Traditional incineration plants face strong opposition in some countries due to toxic discharges that generate serious impacts on the environment and public health, and for competing for access to recyclables. The company representative promoted their products as “improved” and a better option than traditional waste disposal methods. including incineration and landfilling.
Kristian Batisto, business development engineer of BMH Technology, said his company’s high-tech waste-to-fuel process, can transform a wide variety of materials – including mixed municipal solid waste (MSW), commercial waste and industrial waste – into high-quality solid recovered fuel (SRF). That fuel, when burned, can generate high heat and energy, he said.
The company frames SRF as a “premium-grade waste fuel”, of a much higher quality for industrial use or for generating electricity than ordinary waste fuel or refuse derived fuel (RDF). The breakthrough lies in the additional processing that the input waste of SRF must go through to improve the quality and value of the output product.
The incoming waste must pass through many stages of processing by a “Tyrannosaurus” machine that gradually pulls out non-combustible materials such as glass and metal and then shreds the remaining combustible materials to create the solid recovered fuel output. That output can then be used as a fuel to power many kinds of industrial uses as well as electricity generation.
“Compared to fossil fuels such as coal and oil, or even normal RDF, the SRF output from Tyrannosaurus not only has high calorific value and constant fuel quality, but it also emits very low pollution and greenhouse gases,” Batisto said.
“As our waste-processing system can efficiently separate out polluted substances within the input waste, only combustible waste is processed into SRF. It will emit a very small amount of pollution and greenhouse gases and meet the safe standards for dioxins and carbon dioxide.”
Batisto said many countries in the European Union as well as China, South Korea and India have already adopted this waste-to-fuel technology. The installation cost for a Tyrannosaurus waste processing system was around 3 million euros (Bt113 million).
A different approach is taken by Japan’s Hokuto Kogyo company. Representative Yasuno Tamio previewed its hydrothermal treatment technology, which the company claims can transform the structure of waste by processing it in water at a very high temperature and under high pressure to turn it into useful materials – waste fuel and bioplastic.
Tamio said the technology could efficiently transform and detoxify waste, making it suitable for treating hazardous wastes such as infectious waste from hospitals. The hydrothermal technology process also generates no air pollution because no burning is involved.
But even the new technological options for dealing with waste will fail to prevent harmful pollution from waste disposal, warned Penchom Saetang, a leading environmental expert and director of Ecological Alert and Recovery Thailand.
New and cleaner waste-management technologies can only take us part of the distance to reducing the impact of waste problems, she said. Most important is reforming our waste-management system to ensure proper waste policies and good practices throughout the entire chain.

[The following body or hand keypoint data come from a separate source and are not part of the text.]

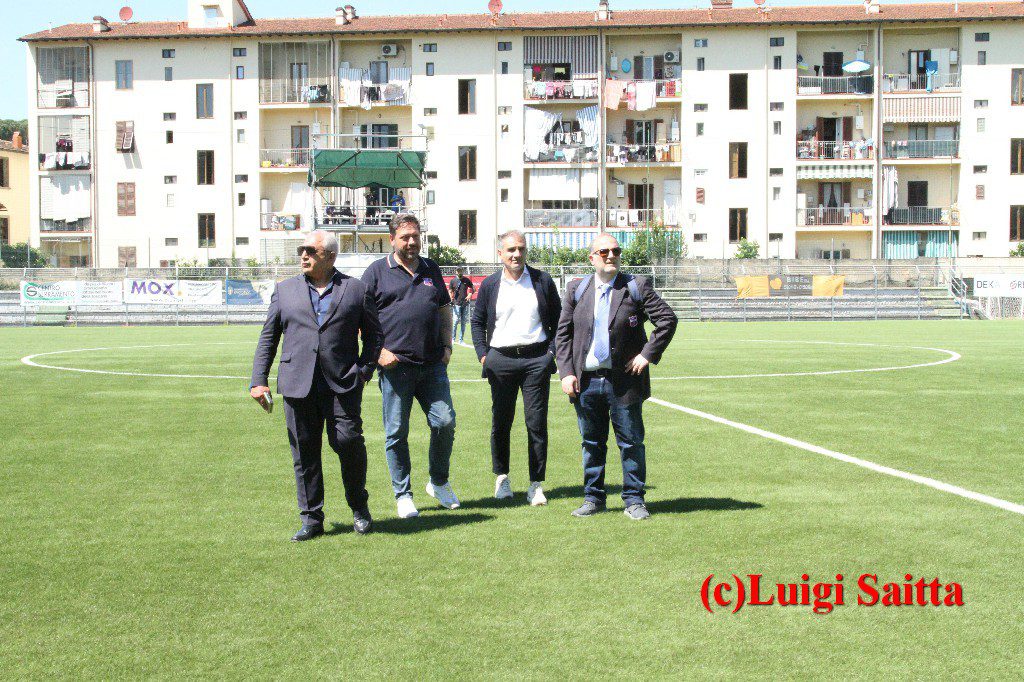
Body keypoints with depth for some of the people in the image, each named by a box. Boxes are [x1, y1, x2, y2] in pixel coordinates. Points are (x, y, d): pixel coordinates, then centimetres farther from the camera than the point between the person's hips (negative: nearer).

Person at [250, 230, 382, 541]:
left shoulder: (356, 289, 8)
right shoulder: (285, 290, 14)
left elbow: (373, 333, 13)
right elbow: (268, 338, 14)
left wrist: (364, 370, 0)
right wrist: (259, 380, 6)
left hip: (343, 384, -2)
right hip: (298, 384, 2)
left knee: (348, 441, -8)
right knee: (304, 452, 4)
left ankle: (358, 505, 17)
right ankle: (311, 519, 15)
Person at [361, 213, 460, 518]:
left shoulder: (431, 269, 15)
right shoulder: (377, 271, 3)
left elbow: (445, 309, 22)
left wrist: (446, 345, 10)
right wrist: (378, 351, -9)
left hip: (433, 365, 3)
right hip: (395, 365, -3)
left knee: (445, 422, 0)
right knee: (397, 432, 2)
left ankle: (439, 483, 21)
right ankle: (403, 495, 14)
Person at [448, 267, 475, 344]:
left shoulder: (467, 280, 7)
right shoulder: (453, 281, 2)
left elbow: (473, 288, 15)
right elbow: (450, 291, 4)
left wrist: (470, 295, -2)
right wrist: (451, 298, -14)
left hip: (465, 303, 3)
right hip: (456, 304, -3)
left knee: (463, 322, 6)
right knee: (455, 321, -10)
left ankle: (461, 340, 13)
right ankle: (452, 339, 0)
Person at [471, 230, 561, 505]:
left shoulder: (543, 281, 6)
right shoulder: (490, 285, 6)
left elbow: (557, 320, 11)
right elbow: (477, 322, 13)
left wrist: (552, 351, 1)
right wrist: (483, 355, 2)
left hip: (536, 359, -1)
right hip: (501, 361, 1)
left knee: (537, 423, 0)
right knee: (501, 422, 6)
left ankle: (536, 484, 7)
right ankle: (501, 477, 23)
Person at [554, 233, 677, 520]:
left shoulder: (636, 287, 0)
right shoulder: (576, 289, 7)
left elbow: (667, 319, -2)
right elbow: (563, 333, 7)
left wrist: (648, 354, -8)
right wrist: (566, 372, -2)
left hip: (624, 380, -2)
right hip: (586, 381, 2)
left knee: (631, 442, 4)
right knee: (591, 443, 11)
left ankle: (634, 500, 14)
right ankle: (593, 497, 23)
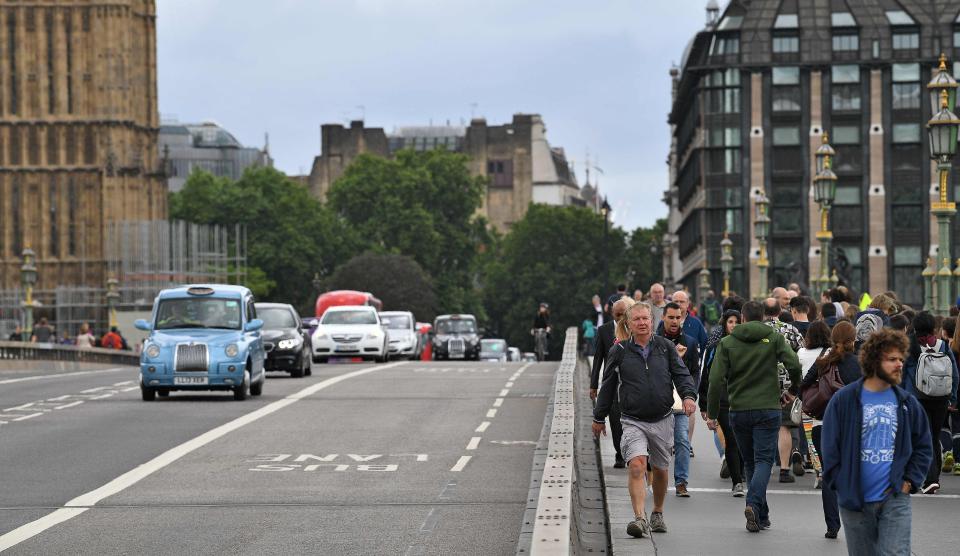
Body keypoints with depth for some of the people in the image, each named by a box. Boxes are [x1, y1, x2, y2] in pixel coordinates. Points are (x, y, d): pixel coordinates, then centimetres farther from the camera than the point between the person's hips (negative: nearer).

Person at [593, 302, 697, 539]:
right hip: (633, 421, -2)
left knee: (660, 469, 15)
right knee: (636, 466, -21)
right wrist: (599, 417, 17)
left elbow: (682, 375, 3)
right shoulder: (620, 352, 2)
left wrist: (688, 395, -18)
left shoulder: (666, 347, 4)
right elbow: (608, 386, 11)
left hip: (662, 421, 2)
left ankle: (657, 514, 36)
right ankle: (640, 518, -24)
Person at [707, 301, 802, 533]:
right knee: (764, 459, -1)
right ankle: (753, 504, -25)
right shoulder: (775, 338, 0)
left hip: (738, 411, 2)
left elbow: (716, 380, -4)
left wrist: (712, 413, 0)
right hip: (768, 409, -2)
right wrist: (794, 387, 7)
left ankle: (761, 515, 15)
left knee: (749, 462, 14)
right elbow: (793, 364, -13)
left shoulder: (727, 343, 3)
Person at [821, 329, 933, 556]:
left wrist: (909, 481, 1)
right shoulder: (844, 400, -3)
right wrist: (842, 486, -5)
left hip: (895, 501, 1)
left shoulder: (907, 403, 6)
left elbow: (923, 447, 13)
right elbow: (830, 448, -1)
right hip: (855, 502, -1)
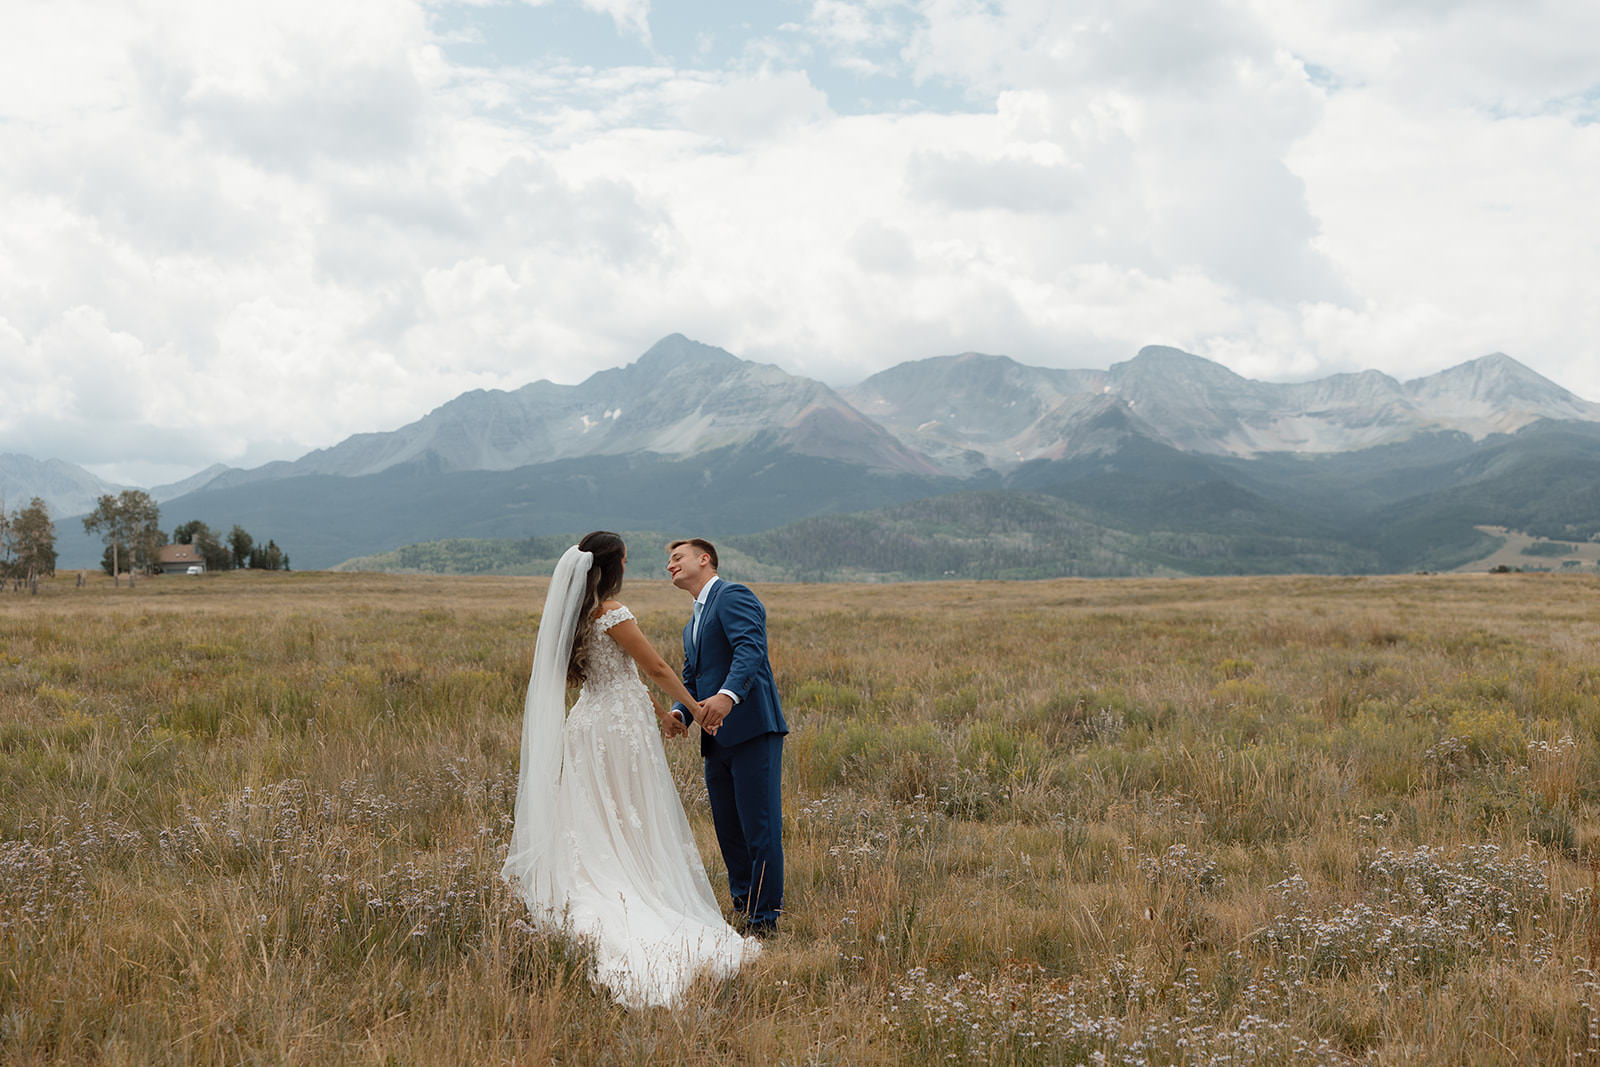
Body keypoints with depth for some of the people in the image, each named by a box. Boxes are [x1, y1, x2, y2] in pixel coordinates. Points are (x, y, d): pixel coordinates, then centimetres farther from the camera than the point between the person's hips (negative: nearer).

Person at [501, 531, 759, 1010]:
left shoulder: (576, 613, 10)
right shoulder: (612, 614, -16)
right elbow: (656, 668, -12)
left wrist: (659, 712, 22)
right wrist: (695, 706, 1)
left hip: (588, 719, 8)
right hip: (621, 725, -8)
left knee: (593, 825, 9)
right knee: (633, 824, -3)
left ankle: (592, 911, 7)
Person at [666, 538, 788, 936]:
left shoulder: (733, 596, -4)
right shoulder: (693, 625, 27)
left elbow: (750, 650, -20)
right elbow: (691, 681, 24)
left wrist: (727, 695, -36)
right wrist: (680, 712, 2)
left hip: (753, 732, -10)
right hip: (718, 740, 10)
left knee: (761, 828, -7)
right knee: (728, 830, 12)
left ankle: (764, 921, -2)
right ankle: (743, 909, 23)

“Even if SRF is claimed to be cleaner and have higher efficiency than traditional waste-to-energy technology, burning waste remains harmful to the environment as the pollutants in the waste are emitted in the air,” Penchom said.
She said that not all wastes are suitable for making waste fuel, even though some can produce high heat and energy. For example, PVC plastic – plastic that is composed of chloride – will generate highly toxic pollution when burned.
Moreover, she noted that Thailand has a poor waste-management system in which proper segregation of the components of the waste stream is virtually non-existent. That makes it very hard to keep highly polluting wastes out of the raw materials for SRF, and puts the environment and the public’s health at risk from harmful pollution.
Meanwhile, Professor Suthum Patumsawad at the Faculty of Engineering, King Mongkut’s University of Technology North Bangkok, said that skilled workers would need to run a system using hydrothermal treatment technique for waste management. That’s because different kinds of waste need different adjustments in temperature and pressure to ensure proper waste decomposition, he explained.
Treating waste using this technology could also generate polluted wastewater if the input wastes contained polluting substances, he said.